The prosecutor’s office of Minsk is holding back information about their work regarding torture cases in the detention centre in Akrestsin Street in Minsk, the Legal Initiative press service reports.

Belarusian human rights activists sent the corresponding request to the prosecutor’s office in late September.

The data you are interested in are classified. The requirements set out in the appeal cannot be met,” the response signed by Minsk Deputy Prosecutor Kazimir Kezhun reads.

In accordance with the law on the prosecutor’s office, a prosecutor must act publicly and openly. Therefore, if there is a relevant public request, proper information must be provided. The attempt to hide the information speaks of only one thing: the prosecutor’s office has done nothing,” Viktoryia Fyodarava, head of the Legal Initiative, believes.

On August 26, an interdepartmental commission was set up to probe into police abuse cases reported by citizens. More than 1,000 persons filed complaints against siloviki’s violence. However, there have been no public reports on the work of the commission yet.

In early September, Belarusian human rights activists sent 47 complaints to the UN Human Rights Committee about victims of torture. They presented evidence that for several days, starting on August 9, law enforcement officers across the country in various law enforcement agencies deliberately inflicted severe pain, as well as physical and moral suffering on citizens.
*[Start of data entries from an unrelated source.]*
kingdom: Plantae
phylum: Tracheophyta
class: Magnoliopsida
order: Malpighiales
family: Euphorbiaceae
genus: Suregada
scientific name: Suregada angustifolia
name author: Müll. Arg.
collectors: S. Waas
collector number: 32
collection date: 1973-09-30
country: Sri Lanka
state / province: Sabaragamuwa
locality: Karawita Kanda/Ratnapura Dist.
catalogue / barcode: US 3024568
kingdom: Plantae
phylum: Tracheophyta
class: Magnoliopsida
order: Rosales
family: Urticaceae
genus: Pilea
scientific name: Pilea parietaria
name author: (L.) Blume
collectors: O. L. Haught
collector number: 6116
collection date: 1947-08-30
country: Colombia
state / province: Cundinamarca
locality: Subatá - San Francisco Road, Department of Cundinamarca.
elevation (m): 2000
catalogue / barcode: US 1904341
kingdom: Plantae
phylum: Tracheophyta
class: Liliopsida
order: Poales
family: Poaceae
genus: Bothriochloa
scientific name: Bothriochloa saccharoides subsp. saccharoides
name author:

Then, UN human rights experts called on Belarus to stop torturing detainees and bring to justice police officers who reportedly have been humiliating and beating protesters in their custody with impunity; they said they got information on 450 documented cases of torture and ill-treatment of people.

According to Gerard Staberok, Secretary General of the World Organisation for the Prevention of Torture (OMCT), the steps the Belarusian authorities took in the wake of the 2020 presidential election can be considered as carefully planned acts by the nature of crimes against humanity.